Kemandirian dalam Berpolitik
Kemandirian TGH. Musthofa dalam berpolitik sangat terlihat ketika beliau secara konsisten menolak menerima kunjungan dari kalangan pejabat maupun politikus. Beliau juga menolak terlibat dalam kampanye politik, seperti yang terlihat pada tahun 1992 saat berlangsung kampanye salah satu partai terbesar waktu itu di lapangan Gunungsari.
Meski beberapa ulama dan tokoh agama lain hadir dalam acara tersebut, TGH. Musthofa justru menghilang dan tidak tampak di lapangan. Sikap ini menggambarkan komitmen beliau dalam menjaga pesantrennya tetap fokus pada pendidikan dan dakwah, tanpa terjebak dalam arus politik yang kerap memecah belah.
Selain sikapnya terhadap politik praktis, TGH. Musthofa juga kritis terhadap kebijakan pendidikan yang diterapkan pemerintah.
Pada masa awal pendirian Pesantren Al-Aziziyah, beliau secara tegas menolak kurikulum pemerintah yang dianggapnya tidak memberikan porsi yang cukup untuk pendidikan agama. Kurikulum tersebut sering beliau sebut sebagai “kore-kore” karena dinilai kurang substansial dalam pembentukan karakter siswa (santri).
Seiring dengan perubahan kebijakan pendidikan yang memberikan porsi lebih pada pelajaran agama, TGH. Musthofa mulai menerima kurikulum formal pada tahun 1993. Terutama dengan diperkenalkannya jurusan agama di Madrasah Aliyah, TGH. Musthofa melihat adanya peluang memperkuat pendidikan agama di Al-Aziziyah.
Meskipun awalnya enggan, perubahan ini dianggap sejalan dengan upaya memperkokoh peran Islam dalam dunia pendidikan, yang sebelumnya kurang diperhatikan.
Pada saat yang sama, mendekatnya Orde Baru ke Islam melalui pembentukan ICMI (Ikatan Cendekiawan Muslim Indonesia) pada tahun 1990 semakin memperkuat posisi Islam di ranah publik dan politik.
Kebijakan ini memberi ruang bagi pesantren seperti Al-Aziziyah lebih berperan dalam pendidikan formal, tanpa mengabaikan tradisi pesantren. Meskipun menerima kurikulum pemerintah, TGH. Musthofa tetap mempertahankan tahfidzul quran sebagai kurikulum khas Al-Aziziyah.

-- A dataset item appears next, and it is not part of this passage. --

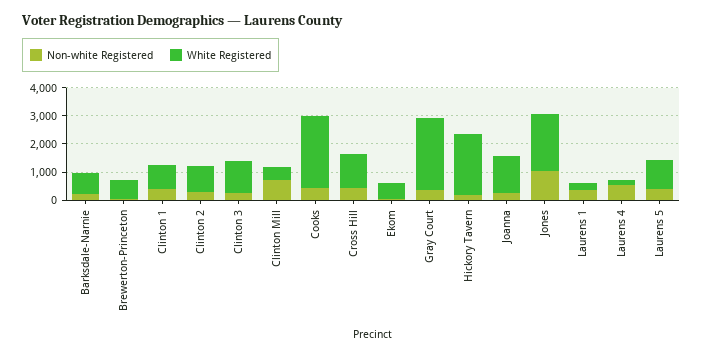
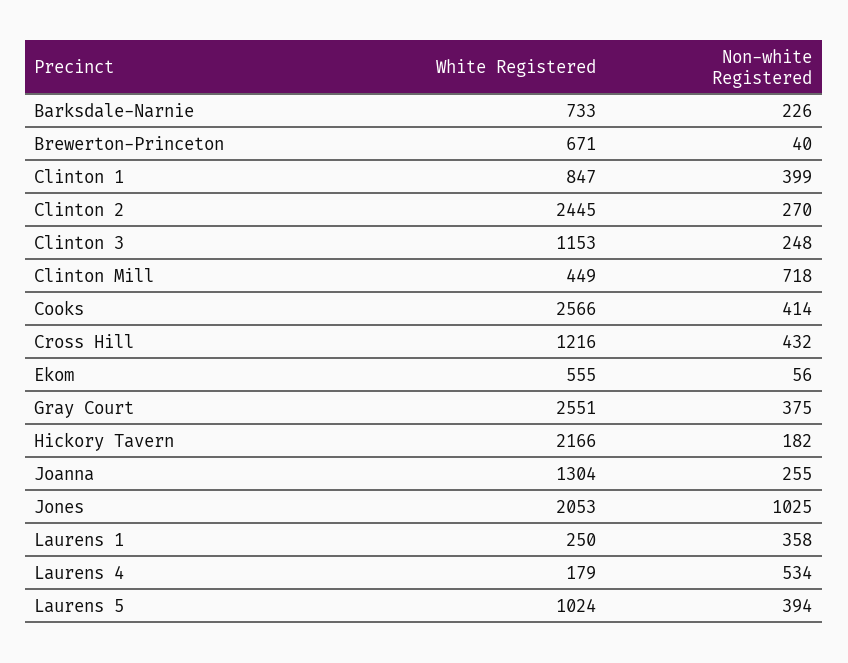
White Registered, Clinton 2: 1000 -> 2445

Program Yang Membuatnya Kepincut
Salah satu momen penting dalam sejarah dukungan politik TGH. Musthofa adalah saat beliau memberikan dukungan kepada salah satu kandidat dalam pemilihan Gubernur NTB pada tahun 1998. Dukungan ini tidak datang tanpa alasan, salah satu program kandidat yang membuatnya kepincut adalah program Gema Prima (Gerakan Mandiri Perubahan Perilaku Masyarakat dan Aparat). Program yang dirancang dalam rangka penyesuaian terhadap perubahan nasional dalam masa transisi politik dan ekonomi pasca-reformasi yang sangat cepat.